Rewrite the records from the line with "Méthodes : géographie" through the line with "志及其他道路信息指引标志。", putting "Rémunération" in place of "Salaire" and changing nothing else. Return only those lines, without the pictures.

******************************

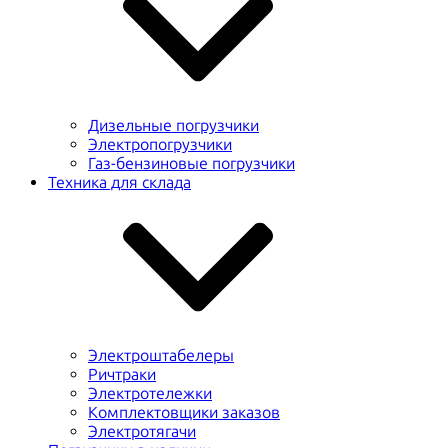
Дизельные погрузчики
Электропогрузчики
Газ-бензиновые погрузчики
Техника для склада
Электроштабелеры
Ричтраки
Электротележки
Комплектовщики заказов
Электротягачи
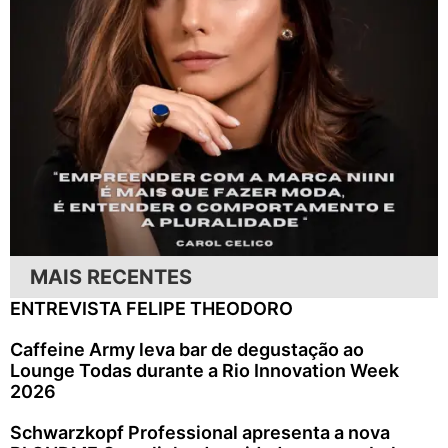
MAIS RECENTES
ENTREVISTA FELIPE THEODORO
Caffeine Army leva bar de degustação ao
Lounge Todas durante a Rio Innovation Week
2026
Schwarzkopf Professional apresenta a nova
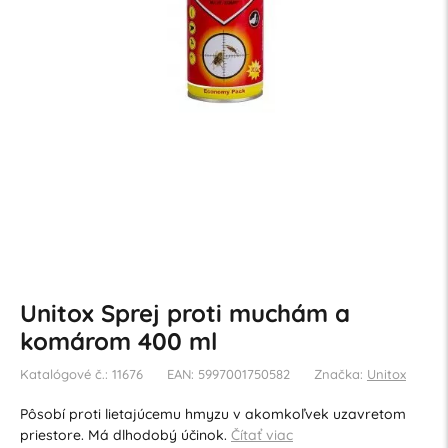
Unitox Sprej proti muchám a
komárom 400 ml
Katalógové č.: 11676
EAN: 5997001750582
Značka:
Unitox
Pôsobí proti lietajúcemu hmyzu v akomkoľvek uzavretom
priestore. Má dlhodobý účinok.
Čítať viac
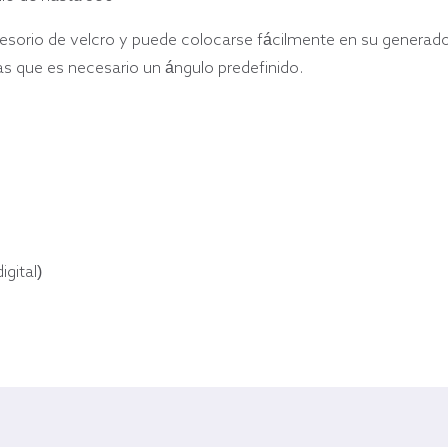
cesorio de velcro y puede colocarse fácilmente en su generado
as que es necesario un ángulo predefinido.
igital)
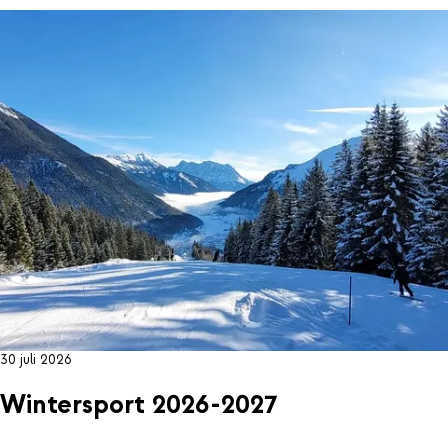
30 juli 2026
Wintersport 2026-2027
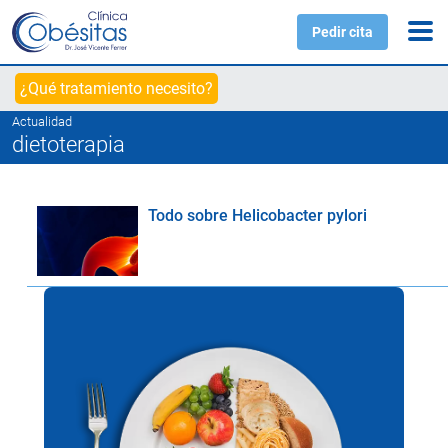
Pedir cita
¿Qué tratamiento necesito?
Actualidad
dietoterapia
Todo sobre Helicobacter pylori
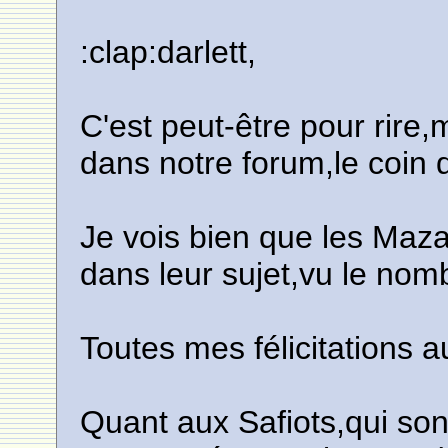
:clap:darlett,
C'est peut-être pour rire
dans notre forum,le coin
Je vois bien que les Maza
dans leur sujet,vu le nomb
Toutes mes félicitations a
Quant aux Safiots,qui so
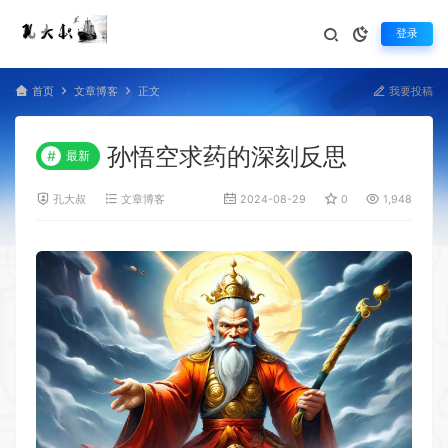
登录
首页
文章博客
正文
我要投稿
孙悟空求药的深刻反思
#
最新
孔大叔
文章博客
2024-08-29
0
1,948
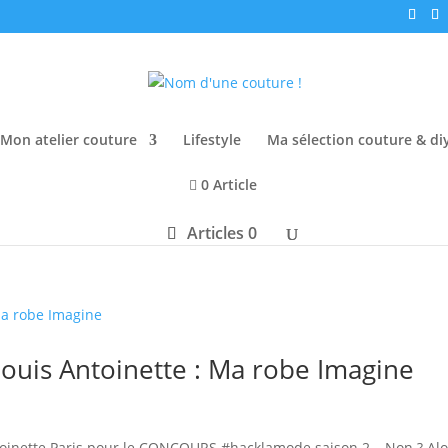
Mon atelier couture
Lifestyle
Ma sélection couture & di
0 Article
Articles 0
is Antoinette : Ma robe Imagine
ntoinette Paris pour le CONCOURS #hacklamode saison 2… Non ? Alo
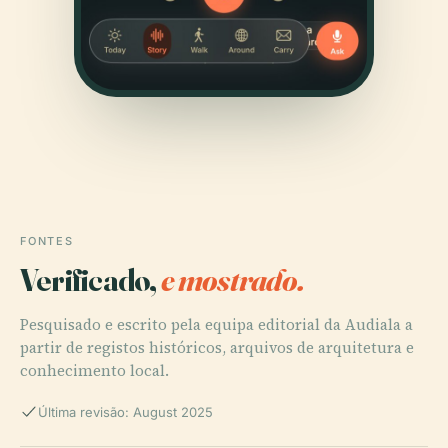
FONTES
Verificado,
e mostrado.
Pesquisado e escrito pela equipa editorial da Audiala a
partir de registos históricos, arquivos de arquitetura e
conhecimento local.
Última revisão: August 2025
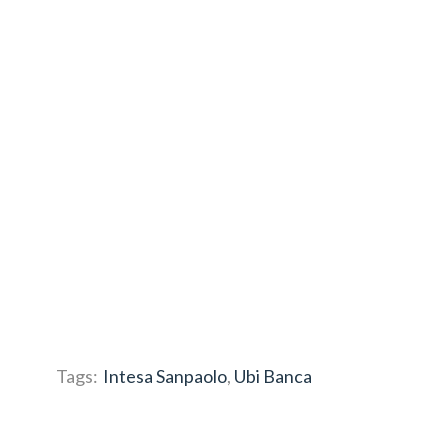
Tags:
Intesa Sanpaolo
,
Ubi Banca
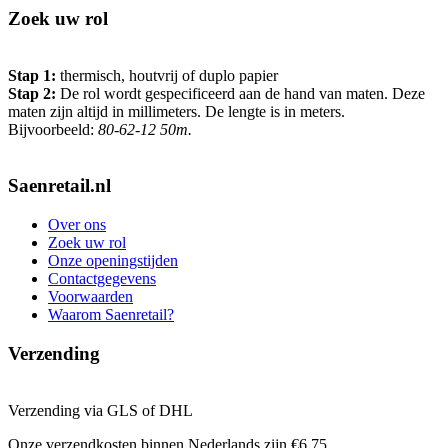
Zoek uw rol
Stap 1:
thermisch, houtvrij of duplo papier
Stap 2:
De rol wordt gespecificeerd aan de hand van maten. Deze
maten zijn altijd in millimeters. De lengte is in meters.
Bijvoorbeeld:
80-62-12 50m.
Saenretail.nl
Over ons
Zoek uw rol
Onze openingstijden
Contactgegevens
Voorwaarden
Waarom Saenretail?
Verzending
Verzending via GLS of DHL
Onze verzendkosten binnen Nederlands zijn €6,75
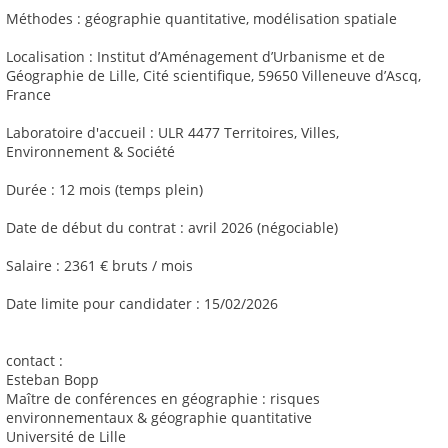
Méthodes : géographie quantitative, modélisation spatiale
Localisation : Institut d’Aménagement d’Urbanisme et de
Géographie de Lille, Cité scientifique, 59650 Villeneuve d’Ascq,
France
Laboratoire d'accueil : ULR 4477 Territoires, Villes,
Environnement & Société
Durée : 12 mois (temps plein)
Date de début du contrat : avril 2026 (négociable)
Salaire : 2361 € bruts / mois
Date limite pour candidater : 15/02/2026
contact :
Esteban Bopp
Maître de conférences en géographie : risques
environnementaux & géographie quantitative
Université de Lille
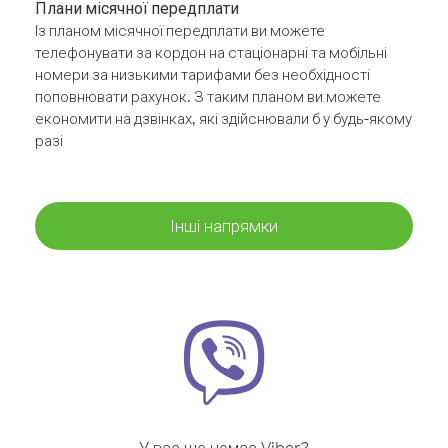
Плани місячної передплати
Із планом місячної передплати ви можете
телефонувати за кордон на стаціонарні та мобільні
номери за низькими тарифами без необхідності
поповнювати рахунок. З таким планом ви можете
економити на дзвінках, які здійснювали б у будь-якому
разі
Інші напрямки
У вас ще немає Viber?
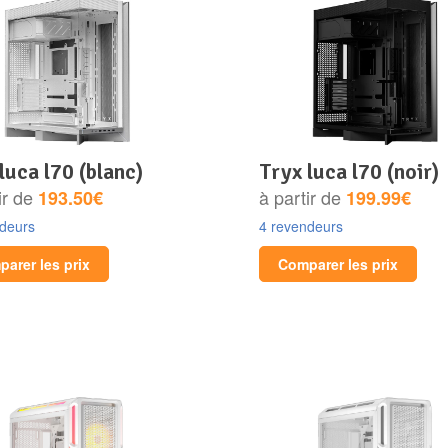
 luca l70 (blanc)
tryx luca l70 (noir)
ir de
à partir de
193.50€
199.99€
ndeurs
4 revendeurs
arer les prix
Comparer les prix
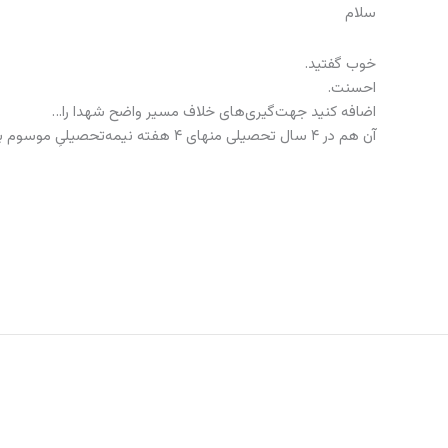
سلام
خوب گفتید.
احسنت.
اضافه کنید جهت‌گیری‌های خلاف مسیر واضح شهدا را…
آن هم در ۴ سال تحصیلی منهای ۴ هفته نیمه‌تحصیلیِ موسوم به هفته بزرگ‌داشت شهدا…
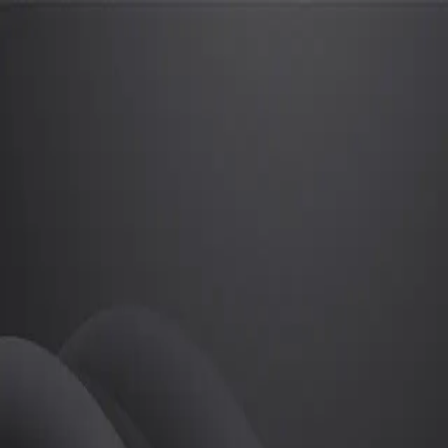
현재
프로
소개
등록된 자기소개가 없습니다.
골프
현재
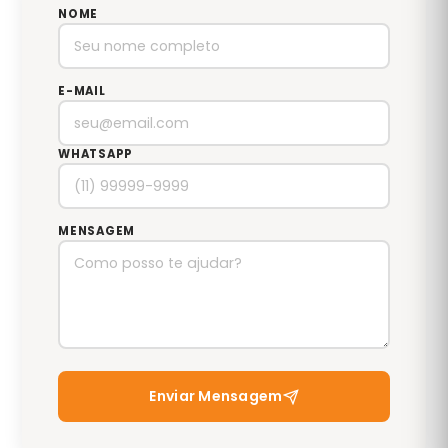
NOME
E-MAIL
WHATSAPP
MENSAGEM
Enviar Mensagem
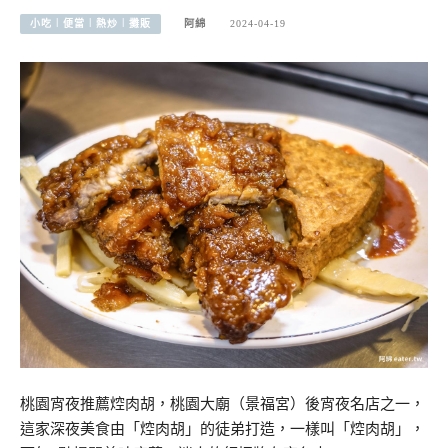
小吃︱便當︱熱炒︱攤販
阿綿
2024-04-19
桃園宵夜推薦焢肉胡，桃園大廟（景福宮）後宵夜名店之一，
這家深夜美食由「焢肉胡」的徒弟打造，一樣叫「焢肉胡」，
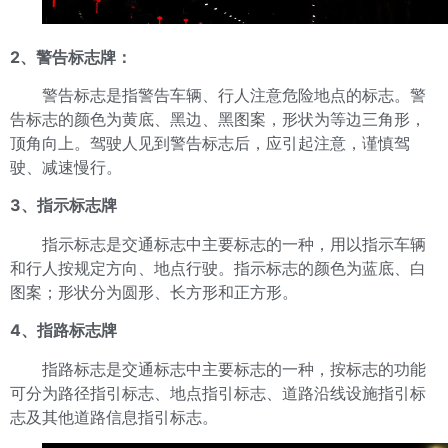
2、警告标志牌：
警告标志是指警告车辆、行人注意危险地点的标志。警
告标志的颜色为黄底、黑边、黑图案，形状为等边三角形，
顶角向上。驾驶人见到警告标志后，应引起注意，谨慎驾
驶、减速慢行。
3、指示标志牌
指示标志是交通标志中主要标志的一种，用以指示车辆
和行人按规定方向、地点行驶。指示标志的颜色为蓝底、白
图案；形状分为圆形、长方形和正方形。
4、指路标志牌
指路标志是交通标志中主要标志的一种，按标志的功能
可分为路径指引标志、地点指引标志、道路沿线设施指引标
志及其他道路信息指引标志。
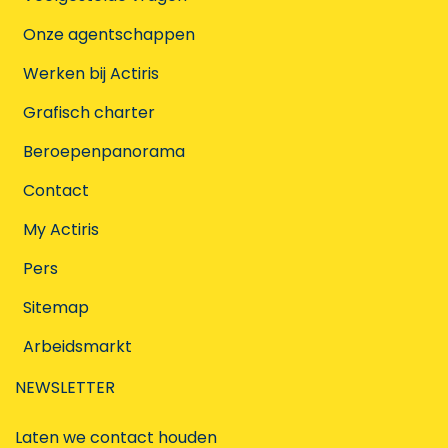
Onze agentschappen
Werken bij Actiris
Grafisch charter
Beroepenpanorama
Contact
My Actiris
Pers
Sitemap
Arbeidsmarkt
NEWSLETTER
Laten we contact houden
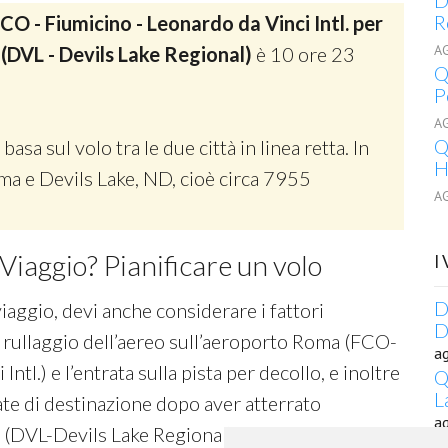
D
R
CO - Fiumicino - Leonardo da Vinci Intl. per
A
i (DVL - Devils Lake Regional)
è 10 ore 23
Q
P
A
Q
 basa sul volo tra le due città in linea retta. In
H
oma e Devils Lake, ND, cioè circa 7955
A
Viaggio? Pianificare un volo
I
D
viaggio, devi anche considerare i fattori
D
 rullaggio dell’aereo sull’aeroporto Roma (FCO-
a
ntl.) e l’entrata sulla pista per decollo, e inoltre
Q
L
ate di destinazione dopo aver atterrato
a
 (DVL-Devils Lake Regional) .
Q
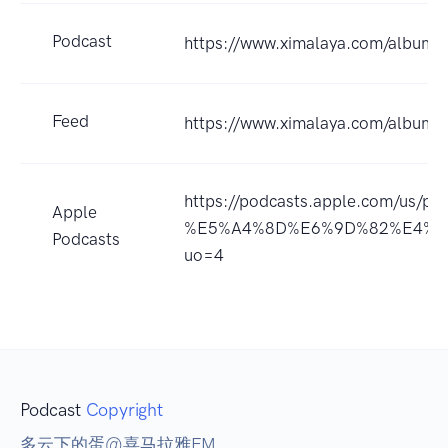
Podcast
https://www.ximalaya.com/album
Feed
https://www.ximalaya.com/album
https://podcasts.apple.com/us
Apple
%E5%A4%8D%E6%9D%82%E4%B8
Podcasts
uo=4
Podcast
Copyright
多云下的蛋@喜马拉雅FM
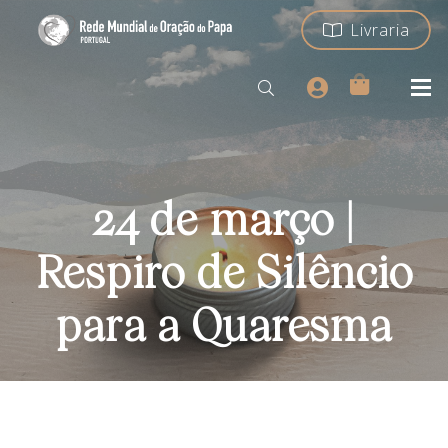
Livraria
24 de março |
Respiro de Silêncio
para a Quaresma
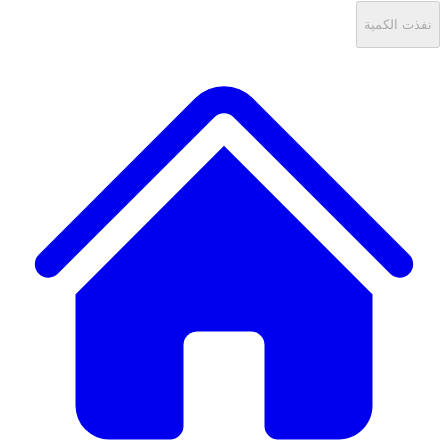
نفذت الكمية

******************************

• [Result of the exercise]:
Méthodes : géographie quantitative, modélisation spatiale
Localisation : Institut d’Aménagement d’Urbanisme et de
Géographie de Lille, Cité scientifique, 59650 Villeneuve d’Ascq,
France
Laboratoire d'accueil : ULR 4477 Territoires, Villes,
Environnement & Société
Durée : 12 mois (temps plein)
Date de début du contrat : avril 2026 (négociable)
Rémunération : 2361 € bruts / mois
Date limite pour candidater : 15/02/2026
contact :
Esteban Bopp
Maître de conférences en géographie : risques
environnementaux & géographie quantitative
Université de Lille
Плани місячної передплати
Із планом місячної передплати ви можете
телефонувати за кордон на стаціонарні та мобільні
номери за низькими тарифами без необхідності
поповнювати рахунок. З таким планом ви можете
економити на дзвінках, які здійснювали б у будь-якому
разі
Інші напрямки
У вас ще немає Viber?
 luca l70 (blanc)
tryx luca l70 (noir)
ir de
à partir de
193.50€
199.99€
ndeurs
4 revendeurs
arer les prix
Comparer les prix
سلام
خوب گفتید.
احسنت.
اضافه کنید جهت‌گیری‌های خلاف مسیر واضح شهدا را…
آن هم در ۴ سال تحصیلی منهای ۴ هفته نیمه‌تحصیلیِ موسوم به هفته بزرگ‌داشت شهدا…
현재
프로
소개
등록된 자기소개가 없습니다.
골프
현재
NOME
E-MAIL
WHATSAPP
MENSAGEM
Enviar Mensagem
小吃︱便當︱熱炒︱攤販
阿綿
2024-04-19
桃園宵夜推薦焢肉胡，桃園大廟（景福宮）後宵夜名店之一，
這家深夜美食由「焢肉胡」的徒弟打造，一樣叫「焢肉胡」，
2、警告标志牌：
警告标志是指警告车辆、行人注意危险地点的标志。警
告标志的颜色为黄底、黑边、黑图案，形状为等边三角形，
顶角向上。驾驶人见到警告标志后，应引起注意，谨慎驾
驶、减速慢行。
3、指示标志牌
指示标志是交通标志中主要标志的一种，用以指示车辆
和行人按规定方向、地点行驶。指示标志的颜色为蓝底、白
图案；形状分为圆形、长方形和正方形。
4、指路标志牌
指路标志是交通标志中主要标志的一种，按标志的功能
可分为路径指引标志、地点指引标志、道路沿线设施指引标
志及其他道路信息指引标志。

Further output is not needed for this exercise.